Vista, das neue Betriebssystem von Microsoft, hat von europäischen Behörden und möglichen Konkurrenten heftige Kritik eingefahren was die neuen Merkmale betrifft, die Microsofts Position auf dem Markt ausnutzen könnten.
Zwei große Software-Unternehmen, Symantec und Adobe, beanstandeten bei der EU bestimmte elektronische Dokumenten- und Sicherheitsmerkmale von Vista.

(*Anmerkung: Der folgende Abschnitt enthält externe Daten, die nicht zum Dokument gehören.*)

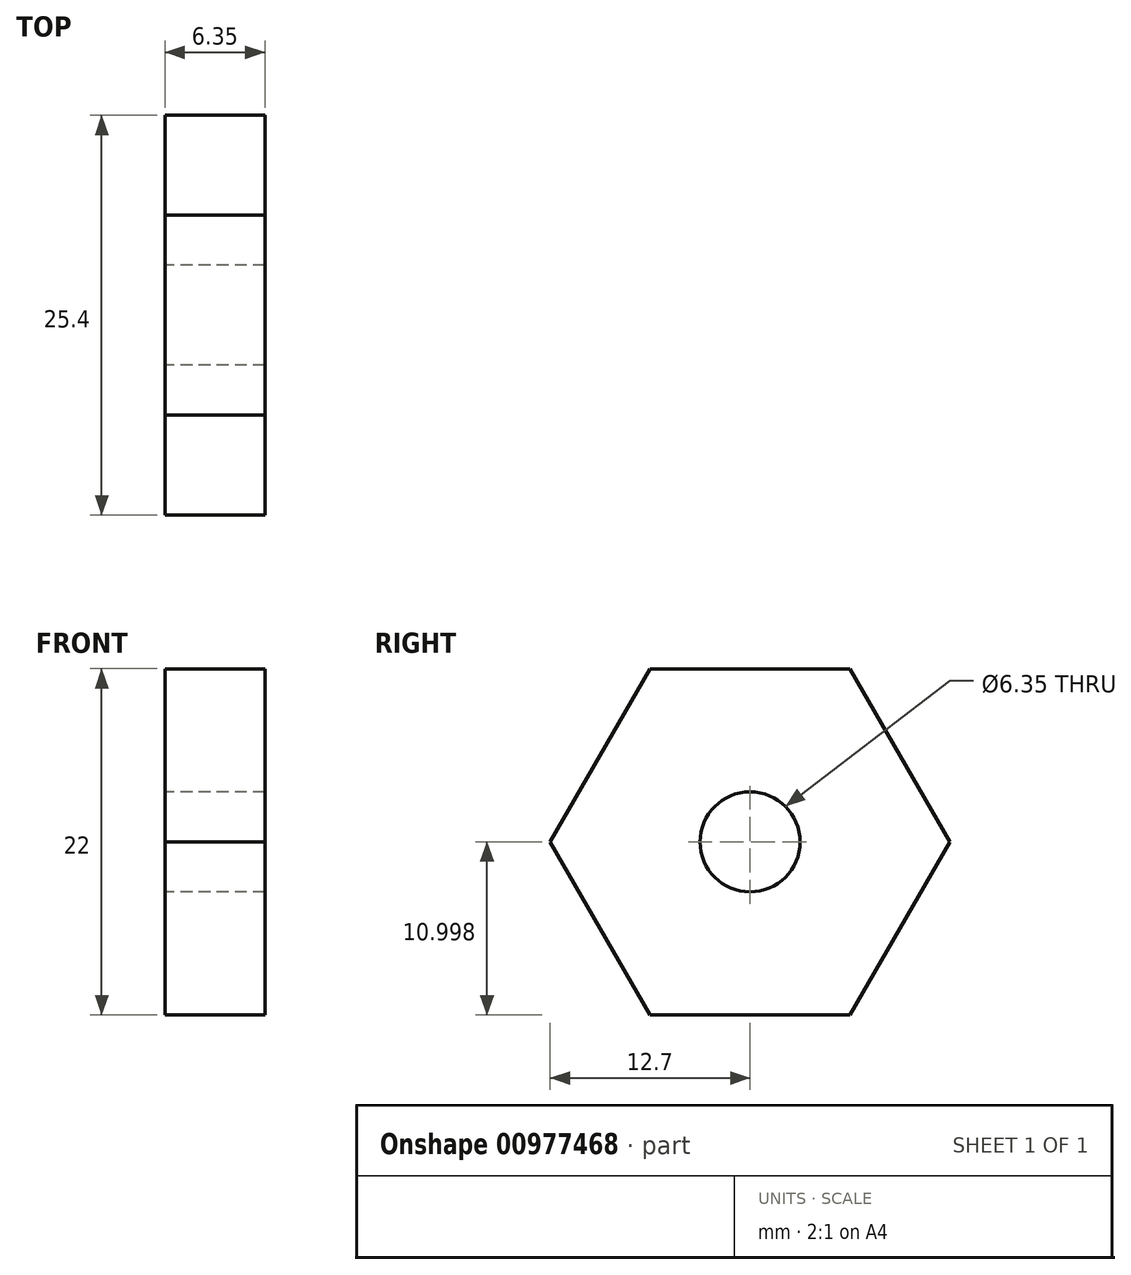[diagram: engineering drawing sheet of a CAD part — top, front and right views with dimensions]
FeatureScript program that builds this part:
annotation { "Feature Type Name" : "Feature", "Feature Type Description" : "" }
export const myFeature = defineFeature(function(context is Context, id is Id, definition is map)
    precondition{}
    {
        {
            var Q0;
            Q0=qCreatedBy(makeId("Right.planeOp"),FACE);
            var sketch = newSketch(context, id + "F0", { "sketchPlane" : qUnion([Q0])});
            skLineSegment(sketch, "E0", {"start": v(0, 0) * mm, "end": v(12.7, 0) * mm});
            skLineSegment(sketch, "E1", {"start": v(12.7, 0) * mm, "end": v(19.05, 11) * mm});
            skLineSegment(sketch, "E2", {"start": v(19.05, 11) * mm, "end": v(12.7, 22) * mm});
            skLineSegment(sketch, "E3", {"start": v(12.7, 22) * mm, "end": v(0, 22) * mm});
            skLineSegment(sketch, "E4", {"start": v(0, 22) * mm, "end": v(-6.35, 11) * mm});
            skLineSegment(sketch, "E5", {"start": v(-6.35, 11) * mm, "end": v(0, 0) * mm});
            skCircle(sketch, "E6", {"center": v(6.35, 11) * mm, "radius": 3.18 * mm});
            skSolve(sketch);
        }
        {
            var Q0;
            Q0 = qSketchRegion(id + "F0", true);
            extrude(context, id + "F1", {"entities" : qUnion([Q0]), "depth" : 6.35 * mm, "offsetDistance" : 25.4 * mm});
        }
    });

Symantec hat Besorgnis im Zusammenhang mit dem Windows Security Centre geäußert sowie an einem Merkmal namens PatchGuard, das den Zugang zum Kern des Systems blockiert. Adobe beklagte sich über die Einbindung einer neuen freien Software zum Lesen und Schreiben von elektronischen Dokumenten im neuen Microsoftprodukt.
Die Europäische Kommission zeigte sich besorgt über die Kompatibilität des neuen Betriebssystems mit den Produkten anderer Firmen. Sie befürchtet auch, dass das Produkt von Microsoft den Wettbewerb in der Computersicherheit ausschalten könnte.
Kommissarin Neelie Kroes sandte in dieser Angelegenheit im März 2006 einen Brief an Microsoft, in dem sie der Befürchtung Ausdruck verleiht, dass die Bündelung von Vista mit einem sehr hochentwickelten Antivirusprogramm ähnliche Auswirkungen haben könnte wie das Bündeln von Media Playern mit Windows XP im Jahre 2004. Damals belegte die Kommission Microsoft mit einer Geldstrafe von rund 500 Millionen Euro, weil sie die Bündelung als wettbewerbsfeindlich ansah, und forderte für den europäischen Markt eine neue Version von Windows ohne Media Player.
Microsoft und seine Partner beschuldigten die Kommission, eine „Vendetta“ gegen das Unternehmen zu führen und gaben zu bedenken, dass die EU Maßnahmen die Einführung von Vista verzögern würden.
Mit dieser Kritik konfrontiert antworteten die EU Wettbewerbskommissare, dass die Kommission die Maßnahmen nicht setze, um Microsoft von der Verbesserung seiner Betriebssysteme abzuhalten, sondern um zu versuchen, die Wettbewerbsfähigkeit am Markt für Softwaresicherheit aufrechtzuerhalten. Kroes betonte, dass sie keinesfalls von Microsoft verlange, Vista ohne jegliches Sicherheitssystem einzuführen, dass sie jedoch Änderungen in der europäischen Version erwarte, die es für andere Softwareanbieter öffnen würden.
In einem Brief an die Financial Times schrieb sie: „Es ist behauptet worden, dass die Kommission versuchen würde, Microsoft davon abzuhalten, die Sicherheit seiner Betriebssysteme zu verbessern. Dies ist bestimmt nicht der Fall.“
Microsoft hat die Einführung des Produkts für Januar angekündigt in der Hoffnung, dass die Kommission nicht auf die Entfernung der Sicherheitsmerkmale bestehen wird.